A British slang word (you know how we absolutely love the Brits – that’s true AE), which may derive from the French word blaguer, to joke, blag means to bluff, fib, con, or bs. Quintessential blaggers – not bloggers note the distinction – are lawyers, salesmen, politicians, fortune tellers, and almost anyone with an Instagram account. 😆 Cancer cells also make this list because of how they manage to steer immune cells, who should – and normally would – eliminate them, to the Dark Side.
One of the main Dark Side emissaries is transforming growth factor-beta (TGF-β). This is a Sith-like cytokine that many tumor types overexpress because of its immunosuppressive, profibrotic, proangiogenic, and general protumor properties.

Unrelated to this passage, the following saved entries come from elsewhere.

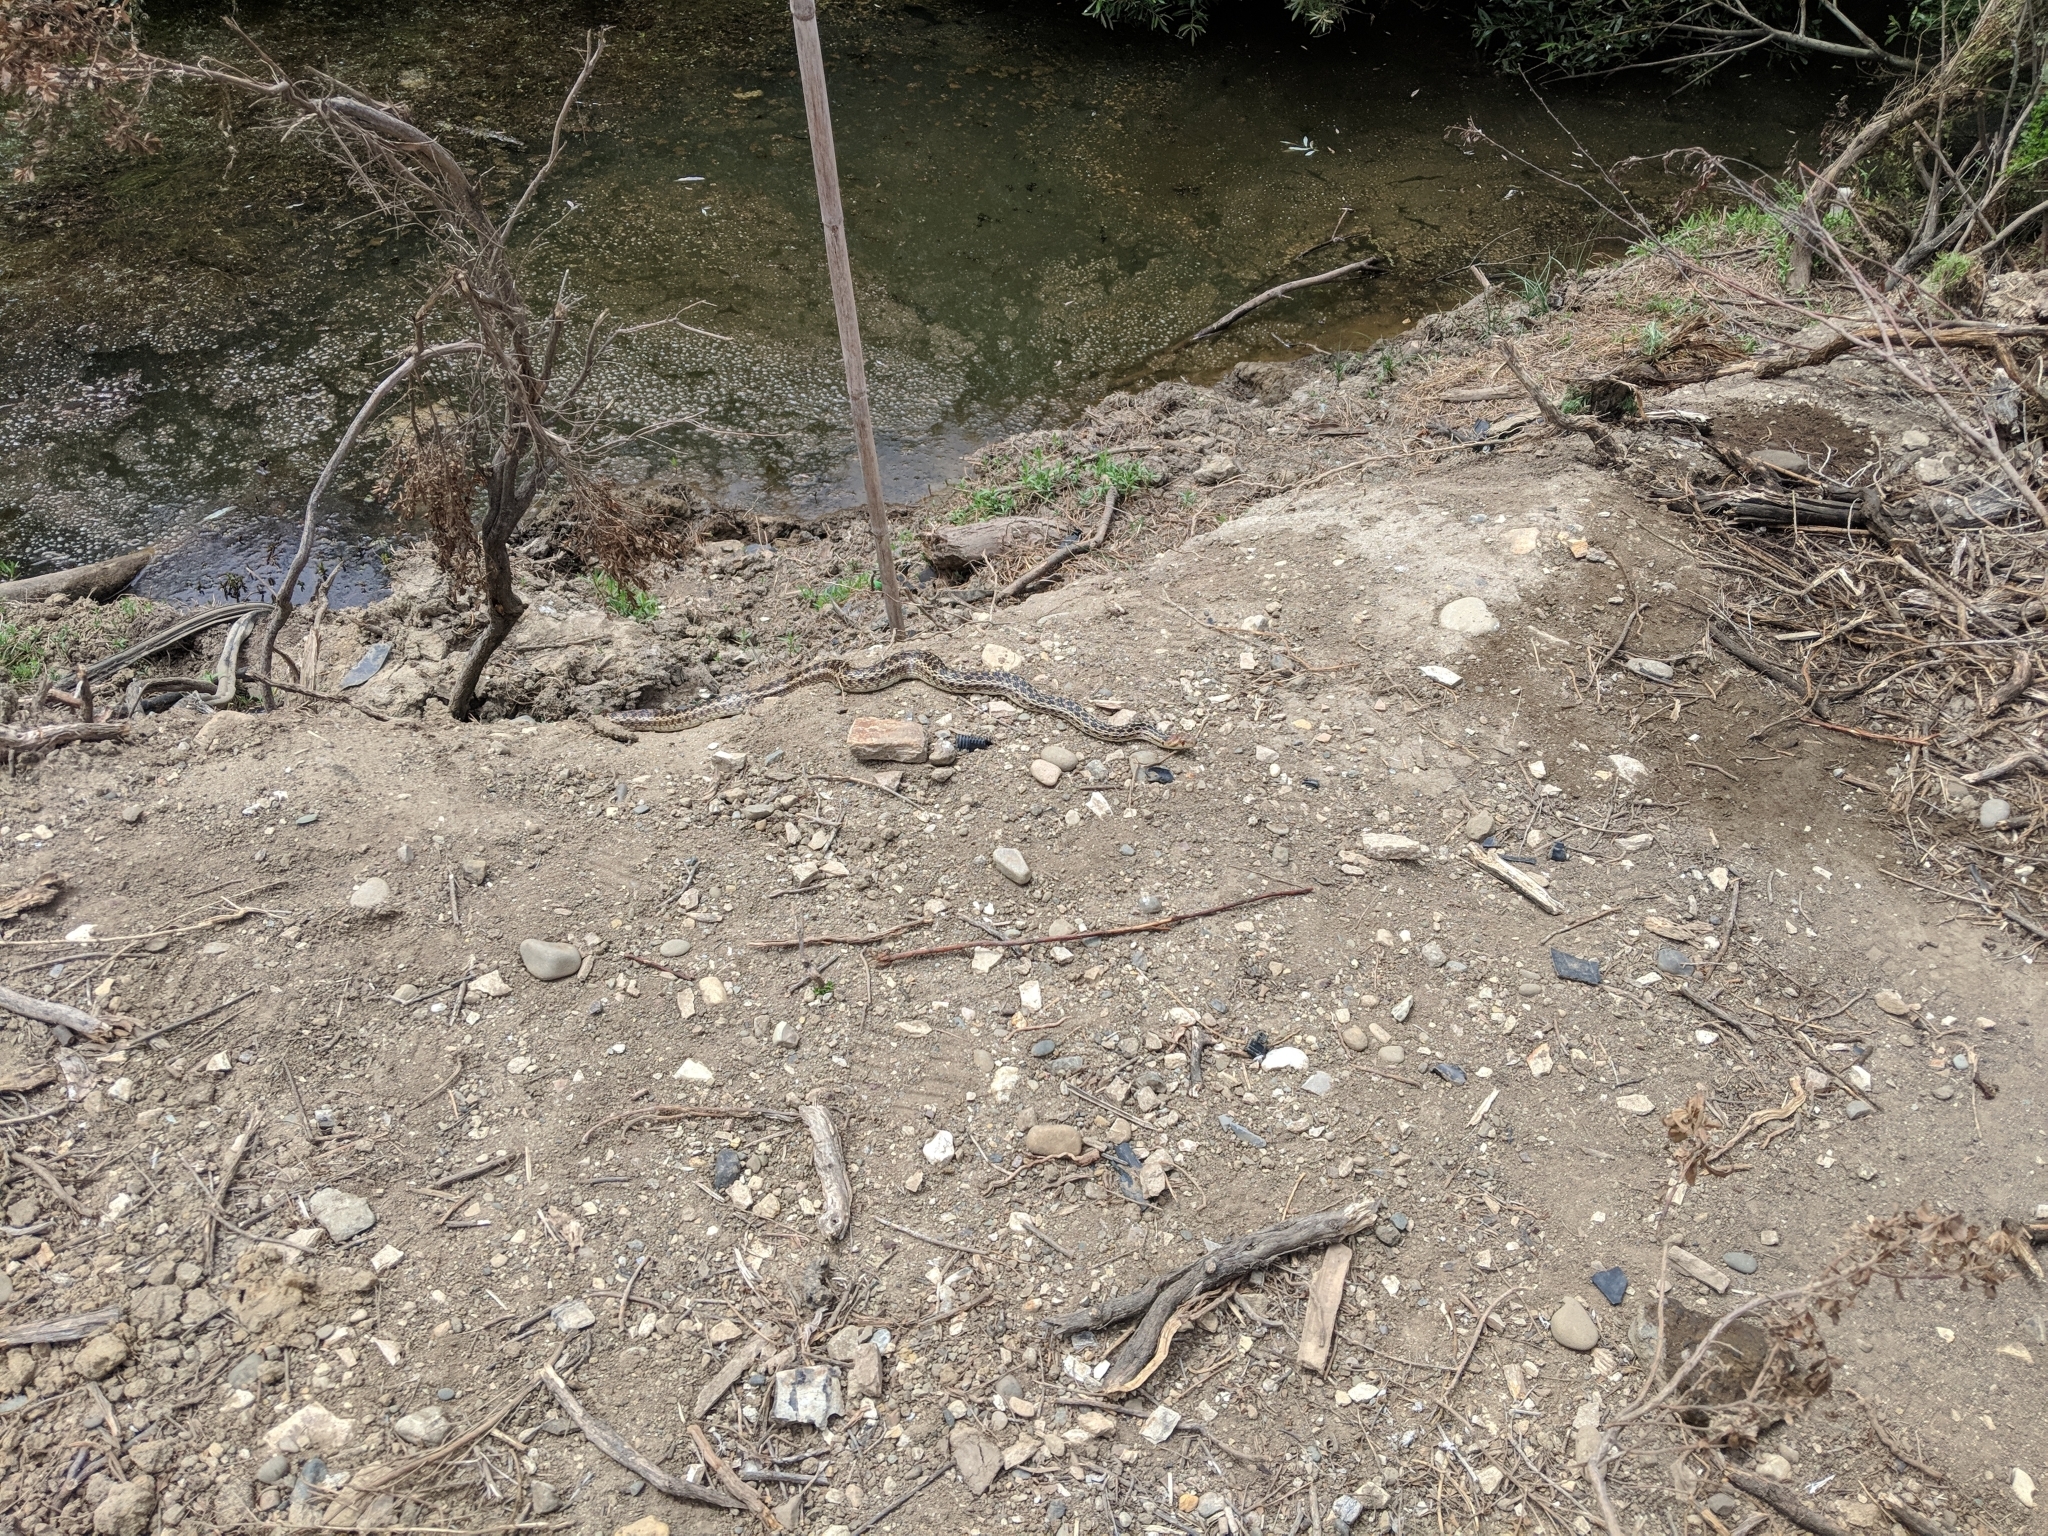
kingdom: Animalia
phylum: Chordata
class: Squamata
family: Colubridae
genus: Pituophis
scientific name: Pituophis catenifer
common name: Gopher snake
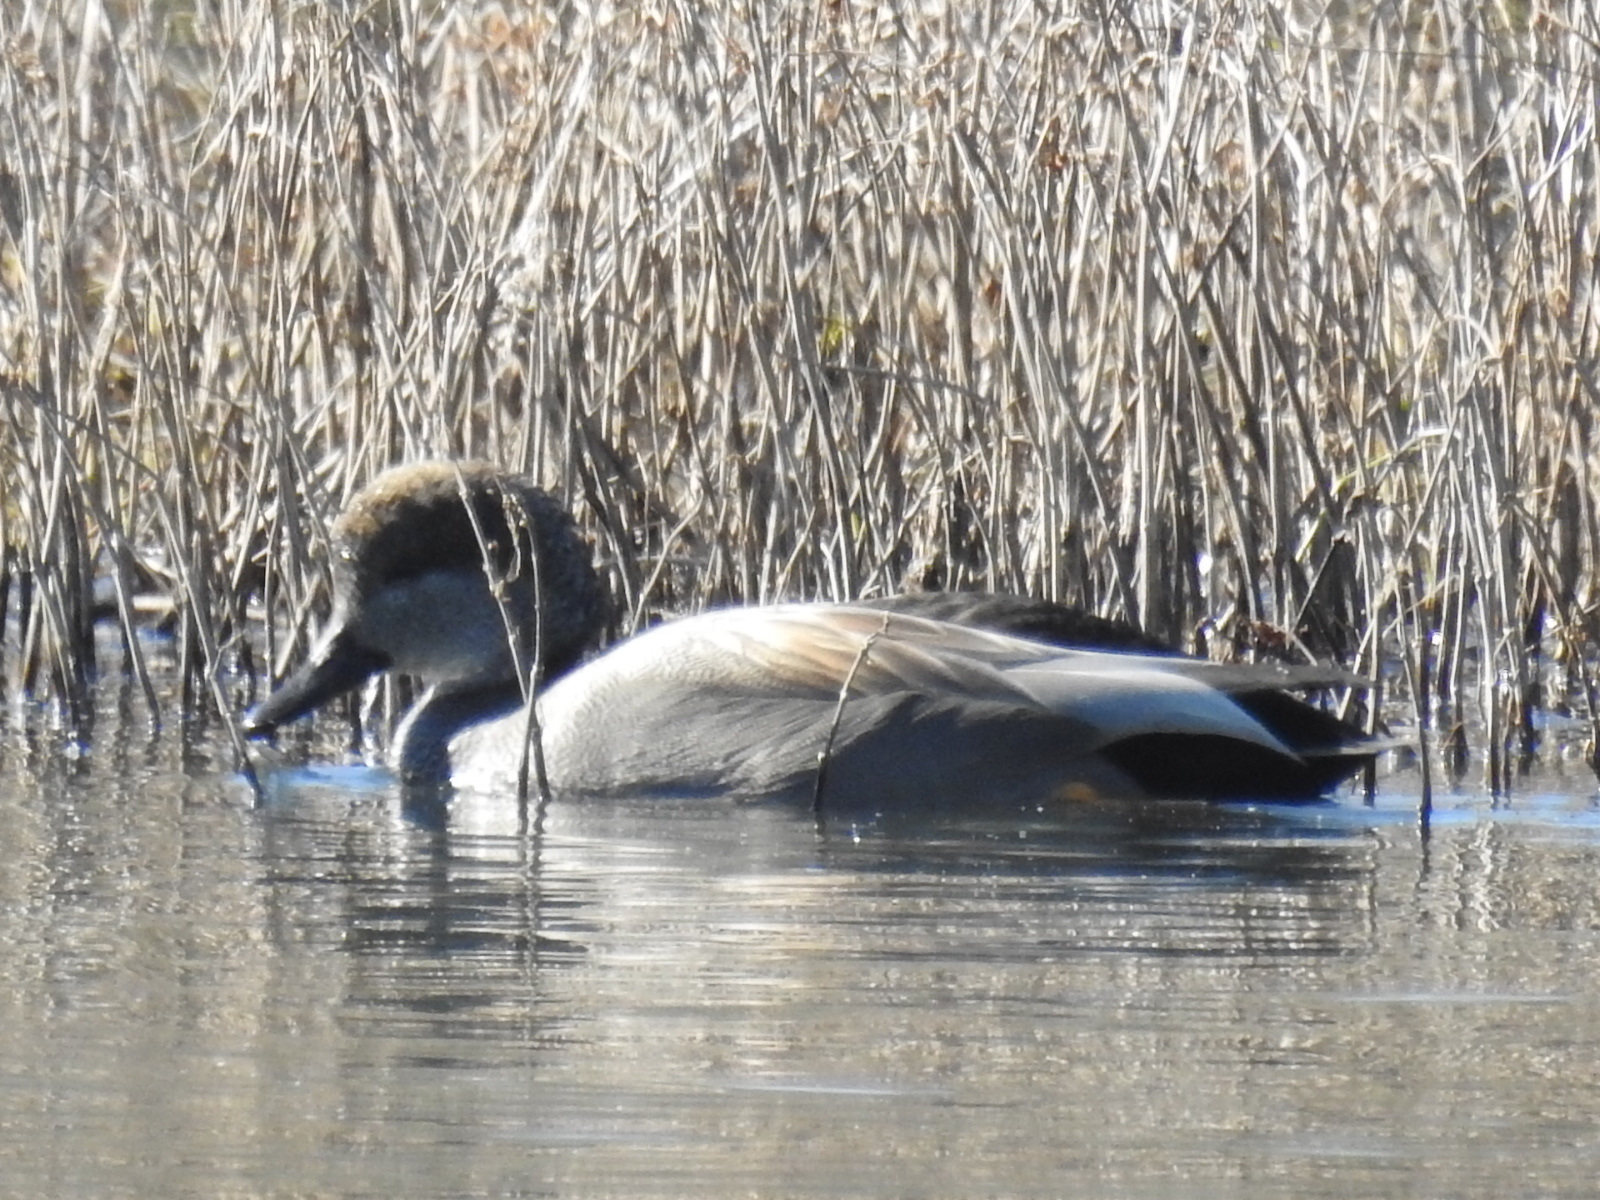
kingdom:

The Jedi to the TGF-β Sith, an analogy that specially makes sense on “May the 4th be with you day” aka #StarWarsDay aka tomorrow, is lead EpicentRx therapy, AdAPT-001, which wields, not a lightsaber, but something even more useful, a TGF-β trap. This trap eliminates TGF-β, which may force – did you catch the subtleness of the pun in “may force”? Proud of ourselves, we are – tumors to respond to a checkpoint inhibitor to which they were previously resistant. Call it the AdAPT TrAPT. The AdAPT-001 TrAPT is still a Padawan or new kid on the block, having only relatively recently entered clinical trials, but so far has proven to be such a worthy, and formidable adversary against several hard-to-treat tumor types among them sarcomas, colorectal cancer, and triple negative breast cancer (#TNBC) that we imagine the FDA Jedi High Council will see fit to approve it in the not-too-distant future, even though, as Master Yoda says, “impossible to see, the future is.”
As Yoda might also say, “such badassery, hard to ignore it is.”
And if Yoda had hailed from England on Earth instead of the far-away planet, Dagobah, or if the director had been Guy Ritchie instead of George Lucas, we might have heard (hey it’s possible), “blag you I will not.”